Nevertheless Brangwen was uneasy about the girl, the whole
house continued to be disturbed. She had a pathetic, baffled
appeal. She was hostile to her parents, even whilst she lived
entirely with them, within their spell.
Many ways she tried, of escape. She became an assiduous
church-goer. But the language meant nothing to her: it
seemed false. She hated to hear things expressed, put into
words. Whilst the religious feelings were inside her they were
passionately moving. In the mouth of the clergyman, they were
false, indecent. She tried to read. But again the tedium and the
sense of the falsity of the spoken word put her off. She went to
stay with girl friends. At first she thought it splendid. But
then the inner boredom came on, it seemed to her all
nothingness. And she felt always belittled, as if never, never
could she stretch her length and stride her stride.
Her mind reverted often to the torture cell of a certain
Bishop of France, in which the victim could neither stand nor
lie stretched out, never. Not that she thought of herself in any
connection with this. But often there came into her mind the
wonder, how the cell was built, and she could feel the horror of
the crampedness, as something very real.
She was, however, only eighteen when a letter came from Mrs.
Alfred Brangwen, in Nottingham, saying that her son William was
coming to Ilkeston to take a place as junior draughtsman,
scarcely more than apprentice, in a lace factory. He was twenty
years old, and would the Marsh Brangwens be friendly with
him.
Tom Brangwen at once wrote offering the young man a home at
the Marsh. This was not accepted, but the Nottingham Brangwens
expressed gratitude.
There had never been much love lost between the Nottingham
Brangwens and the Marsh. Indeed, Mrs. Alfred, having inherited
three thousand pounds, and having occasion to be dissatisfied
with her husband, held aloof from all the Brangwens whatsoever.

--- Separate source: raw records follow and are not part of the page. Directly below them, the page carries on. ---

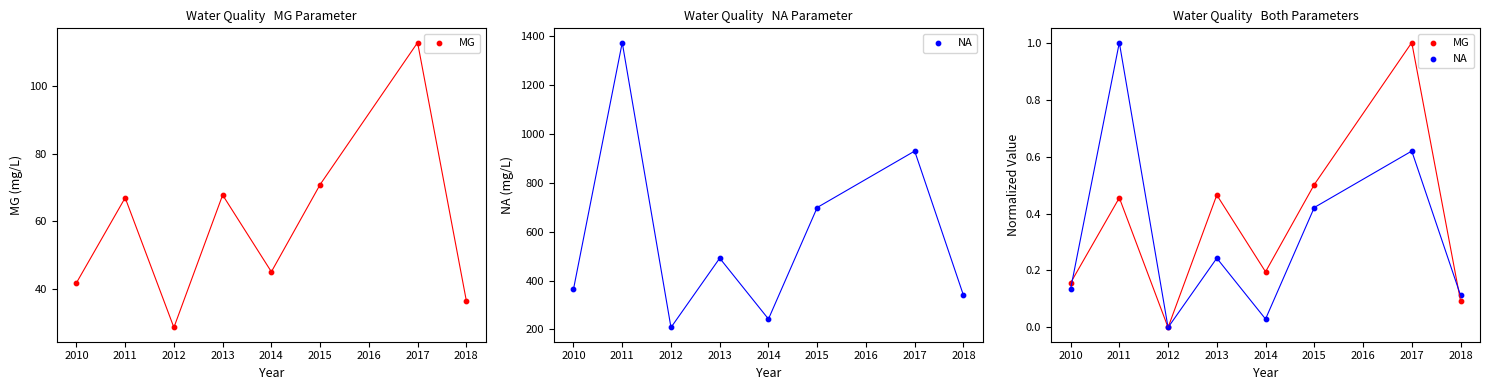

Which series contains the highest Y value?

NA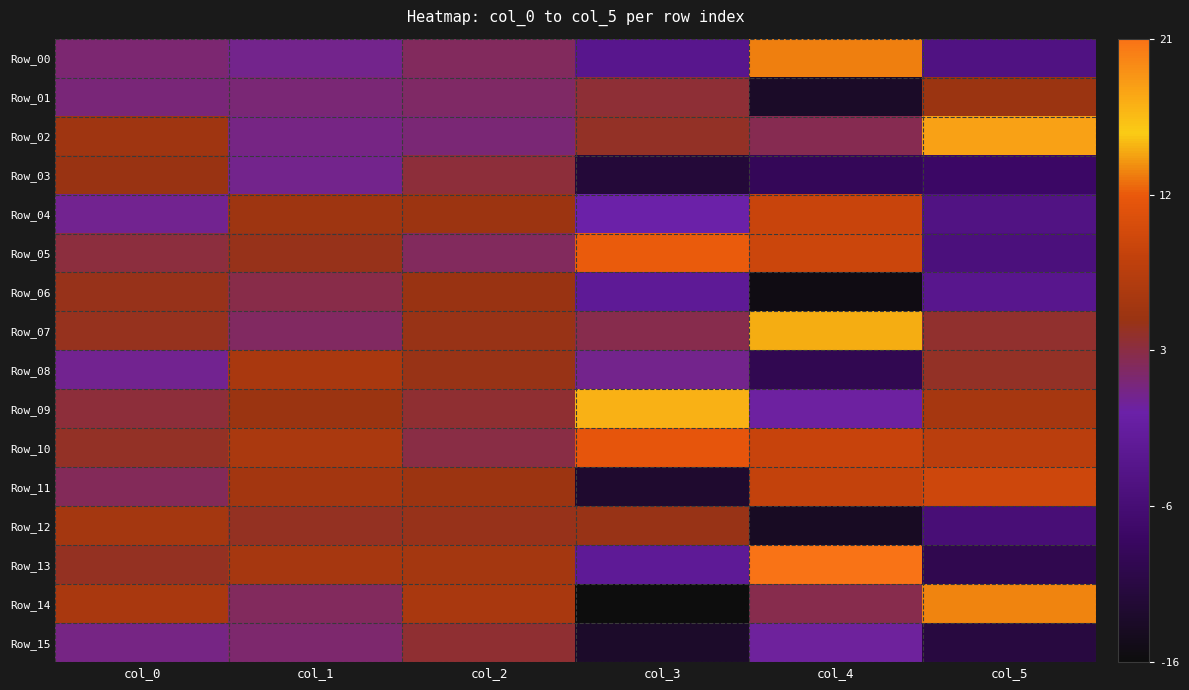

Which category has the lowest value across all series?

col_3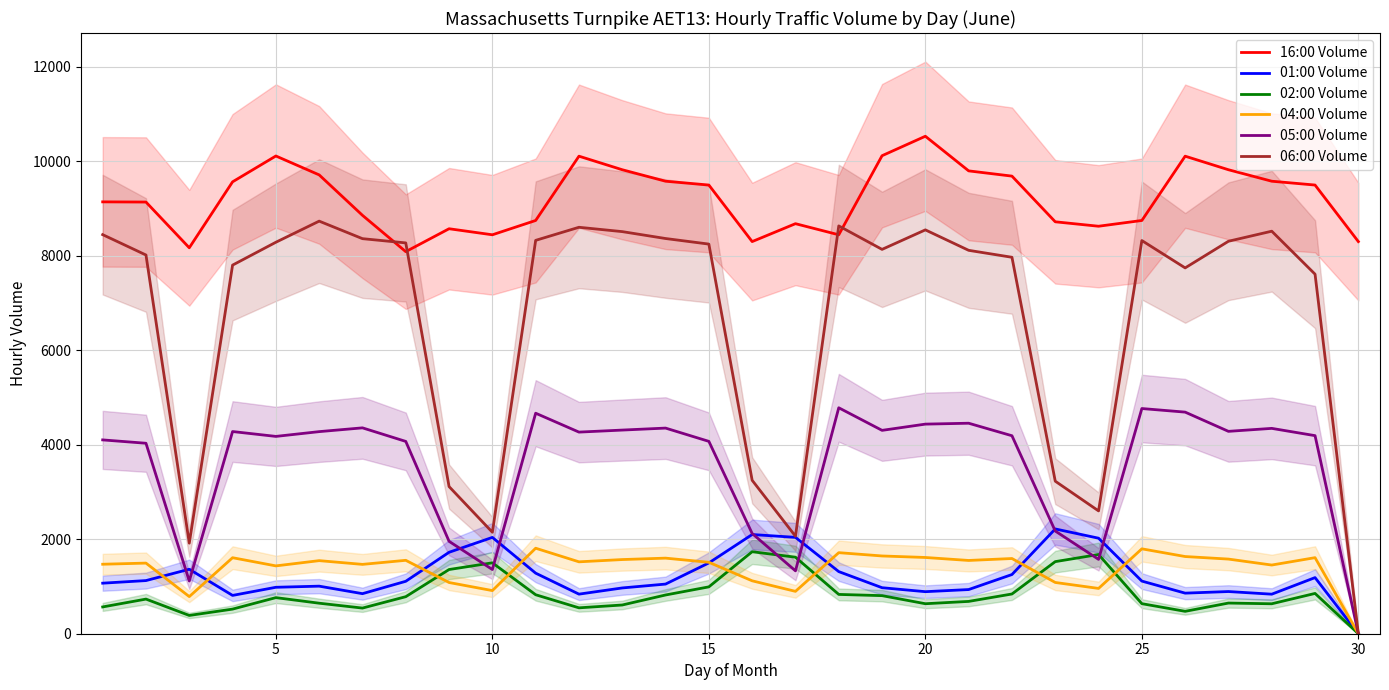

What is the difference between the maximum and minimum values in the 16:00 Volume series?

2443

She affected, however, some esteem of Mrs. Tom, as she called
the Polish woman, saying that at any rate she was a lady.
Anna Brangwen was faintly excited at the news of her Cousin
Will's coming to Ilkeston. She knew plenty of young men, but
they had never become real to her. She had seen in this young
gallant a nose she liked, in that a pleasant moustache, in the
other a nice way of wearing clothes, in one a ridiculous fringe
of hair, in another a comical way of talking. They were objects
of amusement and faint wonder to her, rather than real beings,
the young men.
The only man she knew was her father; and, as he was
something large, looming, a kind of Godhead, he embraced all
manhood for her, and other men were just incidental.
She remembered her cousin Will. He had town clothes and was
thin, with a very curious head, black as jet, with hair like
sleek, thin fur. It was a curious head: it reminded her she knew
not of what: of some animal, some mysterious animal that lived
in the darkness under the leaves and never came out, but which
lived vividly, swift and intense. She always thought of him with
that black, keen, blind head. And she considered him odd.